Les chiffres relevés par la commission Robillard sont embarrassants pour la société d'État. Comparés à celles d'autres organismes semblables, les frais administratifs de la SAQ sont beaucoup plus élevés. Ainsi, pour la période 2010-2014, la SAQ avale 21% de ses ventes nettes en frais d'administration, le niveau le plus élevé avec celui de Terre-Neuve. Pour 2014, la LCBO (Régie des alcools de l'Ontario) demandait 16% en frais d'administration; ils représentaient 10% en Colombie-Britannique et 8% dans plusieurs États américains. On ne remet pas en question les relations de travail ni le nombre d'employés, mais la situation de monopole de la SAQ est visée comme source du problème.
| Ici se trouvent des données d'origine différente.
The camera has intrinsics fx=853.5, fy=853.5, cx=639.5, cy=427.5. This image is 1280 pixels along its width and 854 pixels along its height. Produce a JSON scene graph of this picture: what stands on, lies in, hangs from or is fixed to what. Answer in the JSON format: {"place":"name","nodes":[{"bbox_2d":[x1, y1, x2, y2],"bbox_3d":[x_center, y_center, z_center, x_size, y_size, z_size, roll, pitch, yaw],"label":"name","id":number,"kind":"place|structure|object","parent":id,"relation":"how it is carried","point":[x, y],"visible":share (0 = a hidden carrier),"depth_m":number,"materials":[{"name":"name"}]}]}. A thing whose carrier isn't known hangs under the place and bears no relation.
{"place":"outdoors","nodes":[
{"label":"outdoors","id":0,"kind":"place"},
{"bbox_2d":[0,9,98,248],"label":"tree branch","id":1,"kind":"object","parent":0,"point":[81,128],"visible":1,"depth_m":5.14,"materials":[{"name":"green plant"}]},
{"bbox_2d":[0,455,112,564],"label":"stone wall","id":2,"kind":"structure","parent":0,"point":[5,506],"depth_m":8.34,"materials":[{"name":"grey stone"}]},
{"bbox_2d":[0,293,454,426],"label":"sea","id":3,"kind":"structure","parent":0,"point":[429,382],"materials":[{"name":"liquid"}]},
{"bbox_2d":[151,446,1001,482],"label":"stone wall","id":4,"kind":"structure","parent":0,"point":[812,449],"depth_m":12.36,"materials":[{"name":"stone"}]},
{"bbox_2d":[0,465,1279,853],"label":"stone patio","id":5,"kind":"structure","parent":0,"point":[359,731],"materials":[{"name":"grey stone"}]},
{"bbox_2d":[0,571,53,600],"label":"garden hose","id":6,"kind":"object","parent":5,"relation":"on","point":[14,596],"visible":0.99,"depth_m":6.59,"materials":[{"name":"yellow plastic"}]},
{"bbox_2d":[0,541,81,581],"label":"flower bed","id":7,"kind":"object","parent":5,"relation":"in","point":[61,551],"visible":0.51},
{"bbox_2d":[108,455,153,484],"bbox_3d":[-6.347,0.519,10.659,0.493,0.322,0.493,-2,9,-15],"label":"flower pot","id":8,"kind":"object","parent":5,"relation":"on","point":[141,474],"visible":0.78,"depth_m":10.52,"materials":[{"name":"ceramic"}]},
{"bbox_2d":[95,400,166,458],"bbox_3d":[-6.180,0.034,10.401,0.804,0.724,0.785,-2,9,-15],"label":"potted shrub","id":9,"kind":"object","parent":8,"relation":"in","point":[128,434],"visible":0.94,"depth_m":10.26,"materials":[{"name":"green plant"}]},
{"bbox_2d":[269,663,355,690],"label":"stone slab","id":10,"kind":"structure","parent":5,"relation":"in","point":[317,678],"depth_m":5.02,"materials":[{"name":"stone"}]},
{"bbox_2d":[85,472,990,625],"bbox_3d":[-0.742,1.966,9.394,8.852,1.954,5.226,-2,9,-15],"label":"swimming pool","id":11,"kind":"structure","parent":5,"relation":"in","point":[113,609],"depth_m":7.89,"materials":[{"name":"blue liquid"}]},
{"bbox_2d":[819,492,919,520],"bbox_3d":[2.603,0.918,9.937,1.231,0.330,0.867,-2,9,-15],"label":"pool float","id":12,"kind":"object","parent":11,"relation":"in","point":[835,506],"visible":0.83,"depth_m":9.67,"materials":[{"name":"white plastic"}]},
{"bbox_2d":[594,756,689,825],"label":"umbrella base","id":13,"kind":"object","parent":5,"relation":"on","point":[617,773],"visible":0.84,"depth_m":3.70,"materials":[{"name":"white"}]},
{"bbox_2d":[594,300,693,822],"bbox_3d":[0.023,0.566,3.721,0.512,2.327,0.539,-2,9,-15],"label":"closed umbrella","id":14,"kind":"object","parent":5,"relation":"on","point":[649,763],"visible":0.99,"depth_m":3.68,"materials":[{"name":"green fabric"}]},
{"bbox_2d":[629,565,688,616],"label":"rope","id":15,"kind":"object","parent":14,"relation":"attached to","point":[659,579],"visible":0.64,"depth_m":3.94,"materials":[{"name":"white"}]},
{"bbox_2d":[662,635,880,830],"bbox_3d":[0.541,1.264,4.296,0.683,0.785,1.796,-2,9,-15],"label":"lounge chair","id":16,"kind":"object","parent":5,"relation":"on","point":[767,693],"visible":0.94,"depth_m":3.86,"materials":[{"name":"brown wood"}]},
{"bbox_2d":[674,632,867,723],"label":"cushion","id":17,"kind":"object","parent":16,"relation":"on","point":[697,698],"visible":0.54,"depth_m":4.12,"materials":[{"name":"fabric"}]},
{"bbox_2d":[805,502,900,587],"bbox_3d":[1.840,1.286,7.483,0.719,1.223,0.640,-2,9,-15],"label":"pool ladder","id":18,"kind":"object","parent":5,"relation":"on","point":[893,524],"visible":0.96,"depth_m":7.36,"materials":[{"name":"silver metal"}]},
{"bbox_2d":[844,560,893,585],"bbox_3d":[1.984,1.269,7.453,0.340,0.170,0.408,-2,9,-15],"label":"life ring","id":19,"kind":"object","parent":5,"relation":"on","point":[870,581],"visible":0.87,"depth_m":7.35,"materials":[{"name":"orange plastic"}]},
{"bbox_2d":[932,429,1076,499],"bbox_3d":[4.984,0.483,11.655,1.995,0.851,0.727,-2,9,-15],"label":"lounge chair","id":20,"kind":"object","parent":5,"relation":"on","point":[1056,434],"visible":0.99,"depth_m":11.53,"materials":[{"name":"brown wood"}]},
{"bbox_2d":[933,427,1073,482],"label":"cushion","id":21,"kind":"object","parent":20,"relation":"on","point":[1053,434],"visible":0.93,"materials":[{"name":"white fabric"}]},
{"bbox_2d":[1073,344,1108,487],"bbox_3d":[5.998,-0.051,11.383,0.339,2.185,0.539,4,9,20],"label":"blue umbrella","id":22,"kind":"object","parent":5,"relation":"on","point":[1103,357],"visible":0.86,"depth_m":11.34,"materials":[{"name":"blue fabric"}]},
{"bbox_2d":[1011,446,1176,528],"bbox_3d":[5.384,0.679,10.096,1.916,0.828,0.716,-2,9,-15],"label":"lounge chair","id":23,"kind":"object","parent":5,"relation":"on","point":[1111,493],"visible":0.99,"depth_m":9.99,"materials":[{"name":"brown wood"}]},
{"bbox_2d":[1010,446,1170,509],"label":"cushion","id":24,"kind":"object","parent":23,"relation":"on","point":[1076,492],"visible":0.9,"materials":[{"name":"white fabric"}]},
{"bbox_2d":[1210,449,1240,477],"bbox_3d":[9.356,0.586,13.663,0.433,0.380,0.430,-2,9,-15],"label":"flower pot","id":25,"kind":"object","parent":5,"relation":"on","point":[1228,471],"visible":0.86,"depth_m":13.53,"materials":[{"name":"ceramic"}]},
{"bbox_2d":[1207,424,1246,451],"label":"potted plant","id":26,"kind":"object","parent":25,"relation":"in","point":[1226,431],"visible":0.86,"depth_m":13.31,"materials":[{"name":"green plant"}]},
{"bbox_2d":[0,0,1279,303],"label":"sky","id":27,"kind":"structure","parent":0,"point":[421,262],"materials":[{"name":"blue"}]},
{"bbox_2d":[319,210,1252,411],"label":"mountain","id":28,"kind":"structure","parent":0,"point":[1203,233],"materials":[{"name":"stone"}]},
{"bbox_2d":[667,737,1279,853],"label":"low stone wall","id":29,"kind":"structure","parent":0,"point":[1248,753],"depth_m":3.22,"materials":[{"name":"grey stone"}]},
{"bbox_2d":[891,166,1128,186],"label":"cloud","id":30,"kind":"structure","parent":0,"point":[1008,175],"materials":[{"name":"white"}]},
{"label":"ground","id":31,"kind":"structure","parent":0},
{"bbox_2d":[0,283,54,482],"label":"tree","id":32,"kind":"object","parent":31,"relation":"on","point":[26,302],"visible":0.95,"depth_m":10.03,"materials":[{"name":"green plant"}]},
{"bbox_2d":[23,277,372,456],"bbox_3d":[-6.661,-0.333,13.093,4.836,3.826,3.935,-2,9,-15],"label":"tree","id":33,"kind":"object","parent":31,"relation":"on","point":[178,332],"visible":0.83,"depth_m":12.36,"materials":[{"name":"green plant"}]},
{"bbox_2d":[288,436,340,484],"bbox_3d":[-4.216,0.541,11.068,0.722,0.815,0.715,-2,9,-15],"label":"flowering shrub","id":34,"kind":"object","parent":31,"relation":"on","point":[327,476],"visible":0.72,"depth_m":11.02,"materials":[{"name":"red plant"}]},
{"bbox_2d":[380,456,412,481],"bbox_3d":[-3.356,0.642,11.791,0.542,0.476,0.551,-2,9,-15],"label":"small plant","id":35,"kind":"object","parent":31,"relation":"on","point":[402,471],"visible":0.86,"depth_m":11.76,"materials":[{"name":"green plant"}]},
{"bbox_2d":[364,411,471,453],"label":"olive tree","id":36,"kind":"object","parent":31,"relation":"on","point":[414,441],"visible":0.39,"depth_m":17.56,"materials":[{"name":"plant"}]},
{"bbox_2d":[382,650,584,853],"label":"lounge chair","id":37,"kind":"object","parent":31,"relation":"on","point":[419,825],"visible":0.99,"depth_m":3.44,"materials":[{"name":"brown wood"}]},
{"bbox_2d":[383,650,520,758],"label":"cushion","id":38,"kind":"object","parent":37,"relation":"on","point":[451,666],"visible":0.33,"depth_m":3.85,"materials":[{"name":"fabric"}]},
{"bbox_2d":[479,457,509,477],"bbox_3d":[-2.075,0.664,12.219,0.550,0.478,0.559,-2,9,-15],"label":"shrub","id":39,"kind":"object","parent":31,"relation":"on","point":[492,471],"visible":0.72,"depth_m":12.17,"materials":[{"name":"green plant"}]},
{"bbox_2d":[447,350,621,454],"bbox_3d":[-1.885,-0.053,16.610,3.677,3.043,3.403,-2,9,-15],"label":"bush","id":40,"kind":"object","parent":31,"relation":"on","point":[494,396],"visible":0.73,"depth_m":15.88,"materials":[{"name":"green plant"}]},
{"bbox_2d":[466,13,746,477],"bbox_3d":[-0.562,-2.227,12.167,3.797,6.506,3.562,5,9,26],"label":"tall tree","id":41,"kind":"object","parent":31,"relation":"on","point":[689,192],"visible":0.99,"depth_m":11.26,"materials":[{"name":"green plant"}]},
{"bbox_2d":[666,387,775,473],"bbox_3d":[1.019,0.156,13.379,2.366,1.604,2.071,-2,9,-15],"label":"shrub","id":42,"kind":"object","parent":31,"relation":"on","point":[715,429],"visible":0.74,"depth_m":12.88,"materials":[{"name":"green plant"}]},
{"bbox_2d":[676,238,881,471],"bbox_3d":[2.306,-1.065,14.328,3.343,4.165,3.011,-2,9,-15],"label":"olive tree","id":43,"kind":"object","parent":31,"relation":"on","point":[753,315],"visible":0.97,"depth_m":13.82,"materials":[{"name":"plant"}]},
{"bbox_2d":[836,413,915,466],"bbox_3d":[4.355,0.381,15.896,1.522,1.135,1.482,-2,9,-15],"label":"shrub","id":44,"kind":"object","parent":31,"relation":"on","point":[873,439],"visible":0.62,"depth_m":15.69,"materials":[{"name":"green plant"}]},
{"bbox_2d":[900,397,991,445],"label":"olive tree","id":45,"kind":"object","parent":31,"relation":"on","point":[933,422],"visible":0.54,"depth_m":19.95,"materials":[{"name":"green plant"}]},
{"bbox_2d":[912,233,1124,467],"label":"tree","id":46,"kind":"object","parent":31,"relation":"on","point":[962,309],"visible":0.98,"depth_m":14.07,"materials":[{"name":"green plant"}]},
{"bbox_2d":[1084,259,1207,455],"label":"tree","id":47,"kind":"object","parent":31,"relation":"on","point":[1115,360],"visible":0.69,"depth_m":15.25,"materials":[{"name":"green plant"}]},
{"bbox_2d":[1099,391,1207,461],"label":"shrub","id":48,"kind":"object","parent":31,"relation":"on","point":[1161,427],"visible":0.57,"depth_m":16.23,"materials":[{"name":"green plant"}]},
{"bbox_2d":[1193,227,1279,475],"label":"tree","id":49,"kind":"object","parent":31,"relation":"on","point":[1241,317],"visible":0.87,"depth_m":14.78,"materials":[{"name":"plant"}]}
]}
Revenu Québec: tendance inquiétante

Revenu Québec est aussi dans la ligne de mire de la Commission. L'agence québécoise coûte de plus en plus cher à administrer et perçoit moins d'impôts année après année. Le questionnement pose rapidement un problème politique. Sans abdiquer son autonomie, Québec pourrait transférer certaines activités de perception au fédéral pour l'impôt des sociétés, suggère-t-on.
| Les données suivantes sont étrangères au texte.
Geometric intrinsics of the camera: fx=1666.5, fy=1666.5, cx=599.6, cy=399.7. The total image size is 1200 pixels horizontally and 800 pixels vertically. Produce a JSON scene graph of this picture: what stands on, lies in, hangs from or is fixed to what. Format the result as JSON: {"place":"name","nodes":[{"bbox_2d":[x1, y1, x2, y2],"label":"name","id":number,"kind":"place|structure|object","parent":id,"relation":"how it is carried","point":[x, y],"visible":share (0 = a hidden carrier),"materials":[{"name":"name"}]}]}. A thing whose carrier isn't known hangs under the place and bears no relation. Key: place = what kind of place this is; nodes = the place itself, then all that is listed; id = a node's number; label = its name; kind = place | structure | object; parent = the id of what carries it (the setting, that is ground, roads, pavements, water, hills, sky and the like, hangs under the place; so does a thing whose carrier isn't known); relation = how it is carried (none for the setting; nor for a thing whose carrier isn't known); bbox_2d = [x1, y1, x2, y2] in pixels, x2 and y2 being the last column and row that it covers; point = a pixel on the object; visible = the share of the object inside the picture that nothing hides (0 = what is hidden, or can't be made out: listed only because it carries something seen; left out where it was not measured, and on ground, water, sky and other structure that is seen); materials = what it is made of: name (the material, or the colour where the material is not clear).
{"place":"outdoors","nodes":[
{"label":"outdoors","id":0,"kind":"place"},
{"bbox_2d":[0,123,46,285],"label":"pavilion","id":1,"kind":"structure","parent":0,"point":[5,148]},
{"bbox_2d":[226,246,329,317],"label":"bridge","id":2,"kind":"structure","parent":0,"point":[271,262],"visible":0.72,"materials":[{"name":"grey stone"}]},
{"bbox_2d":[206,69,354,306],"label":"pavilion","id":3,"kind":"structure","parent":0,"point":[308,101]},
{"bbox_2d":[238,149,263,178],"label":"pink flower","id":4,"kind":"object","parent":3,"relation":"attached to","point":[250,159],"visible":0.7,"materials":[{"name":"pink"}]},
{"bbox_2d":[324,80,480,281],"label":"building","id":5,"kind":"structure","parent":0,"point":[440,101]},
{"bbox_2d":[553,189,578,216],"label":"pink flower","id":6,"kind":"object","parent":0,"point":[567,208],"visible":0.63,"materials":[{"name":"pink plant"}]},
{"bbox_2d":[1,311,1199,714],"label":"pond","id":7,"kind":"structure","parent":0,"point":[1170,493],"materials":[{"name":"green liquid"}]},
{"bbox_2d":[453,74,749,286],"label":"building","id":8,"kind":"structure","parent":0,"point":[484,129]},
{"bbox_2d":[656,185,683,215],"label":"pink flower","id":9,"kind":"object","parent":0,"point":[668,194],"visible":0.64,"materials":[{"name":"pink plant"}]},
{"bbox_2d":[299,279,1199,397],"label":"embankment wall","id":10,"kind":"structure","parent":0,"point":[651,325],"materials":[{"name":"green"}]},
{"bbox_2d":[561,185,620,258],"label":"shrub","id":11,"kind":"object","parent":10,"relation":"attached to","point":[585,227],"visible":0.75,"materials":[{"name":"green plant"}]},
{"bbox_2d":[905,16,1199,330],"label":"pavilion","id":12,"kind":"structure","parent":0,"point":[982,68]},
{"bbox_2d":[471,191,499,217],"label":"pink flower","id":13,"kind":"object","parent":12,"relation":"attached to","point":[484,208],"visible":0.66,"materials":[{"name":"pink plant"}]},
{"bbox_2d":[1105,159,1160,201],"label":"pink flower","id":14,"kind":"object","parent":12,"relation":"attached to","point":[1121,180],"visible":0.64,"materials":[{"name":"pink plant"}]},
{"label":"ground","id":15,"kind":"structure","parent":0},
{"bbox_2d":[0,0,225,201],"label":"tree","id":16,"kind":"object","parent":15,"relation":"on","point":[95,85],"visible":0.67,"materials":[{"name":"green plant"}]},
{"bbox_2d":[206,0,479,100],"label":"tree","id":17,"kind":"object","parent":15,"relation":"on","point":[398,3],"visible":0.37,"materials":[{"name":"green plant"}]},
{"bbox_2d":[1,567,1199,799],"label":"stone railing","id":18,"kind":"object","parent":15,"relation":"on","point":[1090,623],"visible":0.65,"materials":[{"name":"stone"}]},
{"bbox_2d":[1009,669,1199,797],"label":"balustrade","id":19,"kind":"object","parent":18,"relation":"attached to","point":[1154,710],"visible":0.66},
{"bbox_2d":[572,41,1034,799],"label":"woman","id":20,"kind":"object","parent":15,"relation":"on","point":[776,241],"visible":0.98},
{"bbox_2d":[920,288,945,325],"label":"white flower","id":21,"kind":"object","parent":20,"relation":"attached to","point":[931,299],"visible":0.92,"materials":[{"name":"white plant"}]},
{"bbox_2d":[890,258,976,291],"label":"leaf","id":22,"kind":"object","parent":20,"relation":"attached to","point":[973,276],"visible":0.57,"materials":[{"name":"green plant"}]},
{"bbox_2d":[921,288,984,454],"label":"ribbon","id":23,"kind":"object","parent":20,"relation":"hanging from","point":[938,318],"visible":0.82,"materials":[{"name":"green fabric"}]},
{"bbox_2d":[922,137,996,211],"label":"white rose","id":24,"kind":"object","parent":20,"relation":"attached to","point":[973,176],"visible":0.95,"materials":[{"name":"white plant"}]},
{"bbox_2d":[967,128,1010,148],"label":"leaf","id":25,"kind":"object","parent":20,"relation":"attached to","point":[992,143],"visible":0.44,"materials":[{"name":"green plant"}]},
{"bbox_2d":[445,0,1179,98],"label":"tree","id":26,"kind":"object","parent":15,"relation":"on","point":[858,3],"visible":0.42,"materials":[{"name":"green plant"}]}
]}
La performance de l'agence québécoise périclite, car les frais d'administration sont constamment en croissance, et les perspectives ne laissent pas prévoir de renversement de cette tendance. Comme l'Agence fédérale du revenu, Québec devrait exiger davantage des administrateurs du fisc.

En 2010, Revenu Québec faisait mieux que l'agence fédérale, mais cet écart favorable avait fondu rapidement en 2013-2014. En termes d'efficacité, Revenu Québec est maintenant sur un pied d'égalité avec l'agence fédérale en 2014. Revenu Canada devrait lui damer le pion à l'avenir, toutefois. Au cours des dernières années, le fisc québécois a dépensé chaque année davantage, au nom de la lutte contre l'évasion fiscale, alors que Revenu Canada a réduit ses dépenses, d'où un gain d'efficacité.

Coup de balai dans l'aide

Les programmes d'aide financière de toutes farines offerts par Québec mériteraient aussi un coup de balai pour mettre fin aux chevauchements. C'est près de 1 milliard (900 millions) que le gouvernement distribue chaque année aux entreprises, en aide directe ou indirecte.

L'argent passe par un écheveau de 84 programmes administrés par 12 ministères différents. Si l'on ajoute à cela l'aide indirecte, c'est plus de 500 organismes qui sont dispersés sur la ligne de feu. Les occasions de chevauchement sont nombreuses, sans compter que des programmes peuvent survivre même si leur raison d'être n'est plus évidente. Déjà au ministère de l'Économie, le ministre responsable, Jacques Daoust, a entamé un virage à 180 degrés sur l'assistance aux entreprises: des prises de participation remplacent de plus en plus les subventions.